Still More on Dispensationalism

Again L.W. of Spokane writes, and informs us that it was a slip of memory which resulted in the Dec. 1, 1966 title “Dispensationalism an Ancient Error” being misquoted. He then questions a statement in the May 1, 1967 article, which had read, “What Calvinistic theology gives credence to Dispensa­tionalism?” and calls attention to Lewis Sperry Chafer’s Systematic Theology as being “Calvinistic, premillennial and dispensational.” Perhaps our own theological library at the Protestant Reformed Seminary contains this work. If so, then our own editor and pro­fessor of theology would be in a posi­tion to say, as this writer is not, whether the work referred to is in­deed “Calvinistic.” But almost without exception, dispensational spheres are not Calvinistic. A quote, from, of all people, Herbert Lockyer (All the Doctrines of the Bible, Zondervan, 1964, p. 223) hardly proves dispensationalists to be Calvinist. From of old, Fundamentalists have laid claim to Calvinism merely because they hold to what they call “the doctrine of eternal security,” and because the antithesis to that doctrine is so glaringly Arminianistic. Many feel they have the right to call themselves Calvinist because they hold “the perseverance of the saints.” But no one really holds the perseverance of the saints who does not understand the preservation of the saints, or who rejects the other four points of Calvinism.
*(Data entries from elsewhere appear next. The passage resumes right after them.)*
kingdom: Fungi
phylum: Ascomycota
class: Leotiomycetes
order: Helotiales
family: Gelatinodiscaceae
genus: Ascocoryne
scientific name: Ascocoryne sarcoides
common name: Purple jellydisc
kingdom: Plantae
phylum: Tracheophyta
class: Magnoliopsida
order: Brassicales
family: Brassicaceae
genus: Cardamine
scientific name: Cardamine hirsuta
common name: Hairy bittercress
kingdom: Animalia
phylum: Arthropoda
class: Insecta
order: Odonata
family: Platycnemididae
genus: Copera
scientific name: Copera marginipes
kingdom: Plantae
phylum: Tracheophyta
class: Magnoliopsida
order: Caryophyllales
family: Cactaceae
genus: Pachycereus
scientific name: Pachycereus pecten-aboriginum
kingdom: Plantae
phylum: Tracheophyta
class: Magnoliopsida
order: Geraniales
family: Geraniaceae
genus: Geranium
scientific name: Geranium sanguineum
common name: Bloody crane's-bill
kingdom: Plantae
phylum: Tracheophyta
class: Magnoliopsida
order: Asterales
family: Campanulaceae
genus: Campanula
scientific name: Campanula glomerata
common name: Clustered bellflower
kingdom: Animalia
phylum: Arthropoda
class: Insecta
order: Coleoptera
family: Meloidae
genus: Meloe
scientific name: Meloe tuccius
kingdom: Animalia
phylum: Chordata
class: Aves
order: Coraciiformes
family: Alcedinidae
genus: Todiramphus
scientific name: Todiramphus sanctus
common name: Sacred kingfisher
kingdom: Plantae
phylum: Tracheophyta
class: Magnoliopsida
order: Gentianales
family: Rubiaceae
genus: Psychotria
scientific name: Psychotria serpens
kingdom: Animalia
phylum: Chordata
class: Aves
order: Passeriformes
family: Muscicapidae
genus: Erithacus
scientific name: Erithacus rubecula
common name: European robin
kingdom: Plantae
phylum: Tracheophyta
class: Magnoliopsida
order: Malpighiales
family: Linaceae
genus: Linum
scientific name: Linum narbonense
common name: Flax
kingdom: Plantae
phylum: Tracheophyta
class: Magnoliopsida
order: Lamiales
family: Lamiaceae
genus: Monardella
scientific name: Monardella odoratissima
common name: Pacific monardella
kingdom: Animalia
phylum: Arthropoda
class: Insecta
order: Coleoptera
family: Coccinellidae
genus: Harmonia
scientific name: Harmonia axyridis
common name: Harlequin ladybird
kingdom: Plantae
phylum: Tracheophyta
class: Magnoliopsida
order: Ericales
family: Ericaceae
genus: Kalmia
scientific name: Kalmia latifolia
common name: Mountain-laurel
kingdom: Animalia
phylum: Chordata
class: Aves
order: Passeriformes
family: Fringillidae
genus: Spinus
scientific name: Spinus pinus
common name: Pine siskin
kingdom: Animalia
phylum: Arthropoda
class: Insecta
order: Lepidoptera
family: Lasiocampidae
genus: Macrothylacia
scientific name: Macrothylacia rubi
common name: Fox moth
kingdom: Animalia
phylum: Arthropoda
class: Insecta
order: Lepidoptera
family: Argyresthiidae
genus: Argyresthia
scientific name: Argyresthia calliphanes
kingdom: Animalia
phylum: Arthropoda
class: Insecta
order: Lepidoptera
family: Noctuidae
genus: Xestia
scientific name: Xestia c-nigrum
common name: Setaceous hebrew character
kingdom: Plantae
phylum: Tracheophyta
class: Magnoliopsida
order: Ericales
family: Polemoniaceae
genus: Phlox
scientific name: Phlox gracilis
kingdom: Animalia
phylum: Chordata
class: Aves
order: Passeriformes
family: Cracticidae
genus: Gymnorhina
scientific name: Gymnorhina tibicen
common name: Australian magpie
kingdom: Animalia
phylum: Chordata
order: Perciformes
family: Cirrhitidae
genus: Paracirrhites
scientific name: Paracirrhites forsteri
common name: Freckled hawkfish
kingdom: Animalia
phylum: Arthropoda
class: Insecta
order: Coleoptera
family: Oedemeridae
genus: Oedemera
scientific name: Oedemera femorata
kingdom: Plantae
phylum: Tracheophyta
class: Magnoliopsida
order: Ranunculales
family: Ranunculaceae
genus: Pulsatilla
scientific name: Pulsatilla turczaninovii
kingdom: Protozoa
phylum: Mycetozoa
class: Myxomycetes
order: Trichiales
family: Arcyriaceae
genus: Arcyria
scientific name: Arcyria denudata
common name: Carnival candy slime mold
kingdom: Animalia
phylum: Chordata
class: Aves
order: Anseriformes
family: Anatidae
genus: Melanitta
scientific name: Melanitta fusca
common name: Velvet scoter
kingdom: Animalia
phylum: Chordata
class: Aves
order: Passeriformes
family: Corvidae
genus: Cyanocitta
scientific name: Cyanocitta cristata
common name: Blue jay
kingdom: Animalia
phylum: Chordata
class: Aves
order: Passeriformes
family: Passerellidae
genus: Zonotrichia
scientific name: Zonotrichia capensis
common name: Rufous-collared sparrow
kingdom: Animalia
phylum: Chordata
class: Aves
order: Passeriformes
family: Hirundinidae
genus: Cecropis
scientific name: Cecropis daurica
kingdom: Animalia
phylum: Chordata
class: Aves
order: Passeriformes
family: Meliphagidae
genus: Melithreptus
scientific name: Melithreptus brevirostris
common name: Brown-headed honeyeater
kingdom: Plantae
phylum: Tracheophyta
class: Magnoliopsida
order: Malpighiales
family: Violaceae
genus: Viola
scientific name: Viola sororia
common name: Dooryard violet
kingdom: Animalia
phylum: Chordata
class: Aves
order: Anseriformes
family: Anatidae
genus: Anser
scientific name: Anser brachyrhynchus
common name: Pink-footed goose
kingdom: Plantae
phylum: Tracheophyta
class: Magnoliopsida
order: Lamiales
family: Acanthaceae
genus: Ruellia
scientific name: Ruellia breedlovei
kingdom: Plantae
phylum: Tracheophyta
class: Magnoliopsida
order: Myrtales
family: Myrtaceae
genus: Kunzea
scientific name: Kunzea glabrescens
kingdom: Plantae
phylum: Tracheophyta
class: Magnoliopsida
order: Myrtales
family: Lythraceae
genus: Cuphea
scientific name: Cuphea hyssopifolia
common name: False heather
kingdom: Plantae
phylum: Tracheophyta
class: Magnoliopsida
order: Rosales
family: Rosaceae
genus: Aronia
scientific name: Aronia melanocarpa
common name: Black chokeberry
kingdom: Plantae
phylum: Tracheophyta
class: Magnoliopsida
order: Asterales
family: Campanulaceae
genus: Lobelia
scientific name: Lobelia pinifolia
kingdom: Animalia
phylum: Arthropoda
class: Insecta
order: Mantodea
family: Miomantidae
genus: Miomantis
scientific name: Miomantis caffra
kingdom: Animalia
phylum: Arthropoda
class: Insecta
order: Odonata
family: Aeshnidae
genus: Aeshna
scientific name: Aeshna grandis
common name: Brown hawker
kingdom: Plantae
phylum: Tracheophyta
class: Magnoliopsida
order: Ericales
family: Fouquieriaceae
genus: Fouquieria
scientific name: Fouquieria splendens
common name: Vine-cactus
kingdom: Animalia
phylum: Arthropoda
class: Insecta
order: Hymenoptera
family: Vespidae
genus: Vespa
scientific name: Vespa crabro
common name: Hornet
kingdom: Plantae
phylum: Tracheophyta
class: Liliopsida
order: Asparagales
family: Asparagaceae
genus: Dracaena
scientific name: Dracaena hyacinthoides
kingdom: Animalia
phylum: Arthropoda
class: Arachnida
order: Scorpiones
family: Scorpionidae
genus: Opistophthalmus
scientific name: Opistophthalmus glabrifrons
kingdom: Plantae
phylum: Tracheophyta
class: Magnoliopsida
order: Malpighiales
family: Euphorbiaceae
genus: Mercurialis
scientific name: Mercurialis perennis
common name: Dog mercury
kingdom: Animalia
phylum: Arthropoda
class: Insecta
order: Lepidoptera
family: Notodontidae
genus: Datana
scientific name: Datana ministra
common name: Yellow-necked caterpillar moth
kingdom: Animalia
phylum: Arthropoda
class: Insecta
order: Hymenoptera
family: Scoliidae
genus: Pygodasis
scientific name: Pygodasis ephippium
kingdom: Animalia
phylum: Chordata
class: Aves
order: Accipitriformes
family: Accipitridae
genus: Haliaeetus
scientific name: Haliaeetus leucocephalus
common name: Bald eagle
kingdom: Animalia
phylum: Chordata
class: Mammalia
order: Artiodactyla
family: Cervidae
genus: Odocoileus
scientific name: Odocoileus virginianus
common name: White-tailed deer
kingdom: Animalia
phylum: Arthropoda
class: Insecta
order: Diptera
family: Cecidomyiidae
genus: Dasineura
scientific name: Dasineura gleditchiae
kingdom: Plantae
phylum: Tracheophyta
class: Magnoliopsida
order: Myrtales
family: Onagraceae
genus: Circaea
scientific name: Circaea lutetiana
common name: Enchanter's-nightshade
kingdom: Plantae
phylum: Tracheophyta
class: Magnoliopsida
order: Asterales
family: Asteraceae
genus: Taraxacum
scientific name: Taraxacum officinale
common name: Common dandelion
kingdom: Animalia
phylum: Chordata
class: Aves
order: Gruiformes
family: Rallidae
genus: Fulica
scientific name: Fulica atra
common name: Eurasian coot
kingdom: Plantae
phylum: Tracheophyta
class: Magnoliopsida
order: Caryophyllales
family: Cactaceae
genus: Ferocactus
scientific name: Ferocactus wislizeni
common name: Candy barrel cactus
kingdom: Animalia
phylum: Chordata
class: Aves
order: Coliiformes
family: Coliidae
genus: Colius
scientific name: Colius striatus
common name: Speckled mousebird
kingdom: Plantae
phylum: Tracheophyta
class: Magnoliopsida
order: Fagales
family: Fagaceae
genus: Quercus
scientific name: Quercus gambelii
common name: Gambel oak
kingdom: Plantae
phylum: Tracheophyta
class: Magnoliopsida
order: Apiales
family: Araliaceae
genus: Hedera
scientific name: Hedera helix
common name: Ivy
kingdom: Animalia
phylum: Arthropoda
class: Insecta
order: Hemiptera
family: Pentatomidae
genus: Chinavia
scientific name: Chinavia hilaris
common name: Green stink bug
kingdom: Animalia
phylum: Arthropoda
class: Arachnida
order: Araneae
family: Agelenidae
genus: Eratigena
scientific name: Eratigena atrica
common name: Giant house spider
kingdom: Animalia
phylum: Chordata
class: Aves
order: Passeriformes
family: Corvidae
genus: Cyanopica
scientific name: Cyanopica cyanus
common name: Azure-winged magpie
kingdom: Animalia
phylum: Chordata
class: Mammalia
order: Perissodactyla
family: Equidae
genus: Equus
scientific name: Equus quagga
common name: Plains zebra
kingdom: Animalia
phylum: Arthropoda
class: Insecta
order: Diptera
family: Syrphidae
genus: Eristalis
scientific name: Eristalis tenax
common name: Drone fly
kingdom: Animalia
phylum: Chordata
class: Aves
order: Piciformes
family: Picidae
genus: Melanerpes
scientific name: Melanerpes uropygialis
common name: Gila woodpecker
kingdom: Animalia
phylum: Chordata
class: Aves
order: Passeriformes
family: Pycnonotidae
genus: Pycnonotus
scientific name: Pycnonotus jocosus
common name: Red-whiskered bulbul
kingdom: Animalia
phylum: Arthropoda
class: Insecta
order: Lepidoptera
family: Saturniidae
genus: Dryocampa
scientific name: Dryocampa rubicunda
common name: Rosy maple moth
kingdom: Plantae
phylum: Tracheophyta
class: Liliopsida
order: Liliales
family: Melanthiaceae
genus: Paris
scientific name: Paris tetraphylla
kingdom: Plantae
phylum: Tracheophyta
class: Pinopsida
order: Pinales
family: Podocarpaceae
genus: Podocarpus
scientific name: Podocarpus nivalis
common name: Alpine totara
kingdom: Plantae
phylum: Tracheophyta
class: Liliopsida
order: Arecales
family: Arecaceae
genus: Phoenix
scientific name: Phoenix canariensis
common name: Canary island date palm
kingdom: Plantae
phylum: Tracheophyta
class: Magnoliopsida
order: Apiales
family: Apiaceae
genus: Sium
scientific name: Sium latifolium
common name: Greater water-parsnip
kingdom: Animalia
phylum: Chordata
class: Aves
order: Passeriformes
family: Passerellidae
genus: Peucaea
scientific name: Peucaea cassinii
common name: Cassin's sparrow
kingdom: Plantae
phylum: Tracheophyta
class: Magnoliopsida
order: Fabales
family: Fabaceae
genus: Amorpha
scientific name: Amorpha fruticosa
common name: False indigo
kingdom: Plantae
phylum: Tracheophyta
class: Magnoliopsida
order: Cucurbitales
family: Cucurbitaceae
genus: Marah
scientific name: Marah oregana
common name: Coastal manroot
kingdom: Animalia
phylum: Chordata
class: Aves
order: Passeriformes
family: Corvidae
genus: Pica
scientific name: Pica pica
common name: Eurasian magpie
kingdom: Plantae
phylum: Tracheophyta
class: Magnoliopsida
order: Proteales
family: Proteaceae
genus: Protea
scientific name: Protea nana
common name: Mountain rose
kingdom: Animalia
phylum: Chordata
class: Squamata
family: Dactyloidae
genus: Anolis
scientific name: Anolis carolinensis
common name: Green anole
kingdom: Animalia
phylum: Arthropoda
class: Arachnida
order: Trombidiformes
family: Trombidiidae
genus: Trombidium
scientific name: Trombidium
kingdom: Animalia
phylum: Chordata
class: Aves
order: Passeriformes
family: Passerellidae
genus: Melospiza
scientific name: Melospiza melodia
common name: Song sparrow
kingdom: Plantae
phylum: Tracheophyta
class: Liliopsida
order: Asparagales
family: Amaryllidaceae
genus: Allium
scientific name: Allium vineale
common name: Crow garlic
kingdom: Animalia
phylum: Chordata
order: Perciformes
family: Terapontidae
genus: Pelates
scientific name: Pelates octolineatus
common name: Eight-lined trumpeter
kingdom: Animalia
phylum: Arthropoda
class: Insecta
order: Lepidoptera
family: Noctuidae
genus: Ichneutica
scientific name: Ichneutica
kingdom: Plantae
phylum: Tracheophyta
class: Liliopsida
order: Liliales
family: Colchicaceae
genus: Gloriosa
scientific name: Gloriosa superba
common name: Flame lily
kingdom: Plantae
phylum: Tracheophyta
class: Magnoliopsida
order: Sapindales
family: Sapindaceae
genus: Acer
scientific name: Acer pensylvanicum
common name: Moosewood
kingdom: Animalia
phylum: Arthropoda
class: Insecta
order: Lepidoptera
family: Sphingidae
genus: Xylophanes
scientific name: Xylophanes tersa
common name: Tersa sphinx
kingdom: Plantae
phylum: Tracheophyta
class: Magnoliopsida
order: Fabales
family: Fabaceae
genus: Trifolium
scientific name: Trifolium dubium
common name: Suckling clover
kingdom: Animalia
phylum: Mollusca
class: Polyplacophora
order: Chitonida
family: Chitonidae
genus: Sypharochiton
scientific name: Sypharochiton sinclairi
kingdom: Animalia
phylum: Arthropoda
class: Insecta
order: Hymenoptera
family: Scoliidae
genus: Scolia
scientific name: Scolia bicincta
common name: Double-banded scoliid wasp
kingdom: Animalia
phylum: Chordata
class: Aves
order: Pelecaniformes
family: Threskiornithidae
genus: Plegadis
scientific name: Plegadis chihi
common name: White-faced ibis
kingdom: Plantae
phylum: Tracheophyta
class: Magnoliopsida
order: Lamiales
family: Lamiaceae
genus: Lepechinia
He is a Calvinist, e.g., who believes the perseverance of the saints, but not limited atonement? Nonsense!

We had said in our first answer to L.W. that “it is rather well known that they (dispensationalists) have…mani­fested a contempt for theology…” This by Rev. R.C. Harbach is evident in his quote from Chafer: “the very fact that I did not study a prescribed course in theology made it possible for me to approach the sub­ject with an unprejudiced mind and be concerned only with what the Bible actually teaches (Sys. Theol., Vol. 8, pp. 5, 6).” If this implies—and to this writer it is obvious that it does—that holding and coming to the Bible with a prescribed theology is to ap­proach same with a prejudiced mind, we can only agree, for we are admit­tedly prejudiced in favor of the Re­formed theology, which we believe to be the systematic setting forth of the teaching of the Bible. But we cannot agree with the further implication that a prescribed theology, as Reformed theology, so prejudices the mind that it ill fits one for being concerned with, or able to reach, what the Bible actually teaches! For this hints that theology in general and Reformed theology in particular are far afield from “what the Bible actually teaches.” But let it be proved where Reformed theology differs from “what the Bible actually teaches.”

As Christians we are not inventors, but disciples, learners. We do not try to think, as God does, univocally. We think analogically, patterning our thought after His. Nor are we pioneers in the field of the truth of Scrip­ture and its development. That is, we do not bypass a prescribed and scripturally based theology to take up the study of holy writ from scratch. That is not the method of the best defenders of the faith. That is too much like the modern “instant the­ology” which insults the Holy Spirit by ignoring what He has given the church in ages past, and presumes to come up with discoveries the result of its own “independent research” (ibid.). Let everyone study Scripture for himself, but let the study be done in connection with the moorings of the history of doctrine and the foundation of the faith of our fathers.

We had criticized Scofield for re­marks which implied two ways of sal­vation (May 1, Question Box). L.W. feels this out of place since C. Hodge and O.T. Allis, Reformed men, also make unfortunate statements and come out with conditional theology. He writes “that Dispensationalists believe that salvation is only through ‘the power of God…through the sacrifice of Christ,’ ” and not, as regrettably, Scofield implied at one time through “doing righteously.” Now conditional theology is no more consistent than dispensationalism. But Scofield once had these words in a footnote at I John 3:7, “‘Righteousness’ here, and in the passages having marginal references to this, means the righteous life which is the result of salvation through Christ.” The implication of these words seems to be that there is a righteous life which is not the result of salvation in Christ, but rather the result of man’s doing righteously. For Scofield’s next sentence is, “The righteous man under law became righteous (ct. Gal. 2:16, RCH) by doing righteously; under grace he does righteously because he has been made righteous…” Now, in the New Scofield Reference Edition, p. 1344, the note reads, ” ‘Righteousness’ here, and in the passages having marginal reference to this verse, means the righteous life which is the result of salvation through Christ. By God’s grace the Christian does righteously because he has been made righteous…” At first glance, this seems an improve­ment over the former unfortunate re­mark of Scofield’s. But yet the note still seems to imply that under the dispensation of law, the last quoted sentence could not have been made. Did the believer in that day do right­eously because he had been made righteous, had been viewed as righteous in Christ? Or was it that then he (as per the old Scofield Bible) “became righteous by doing righteously?” The latter, we as dispensationalists were taught and as many of our dispensationalist friends mistakenly believed. The note ought to read something like this: “In every age the child of God does righteously only because he is righteous in Christ!”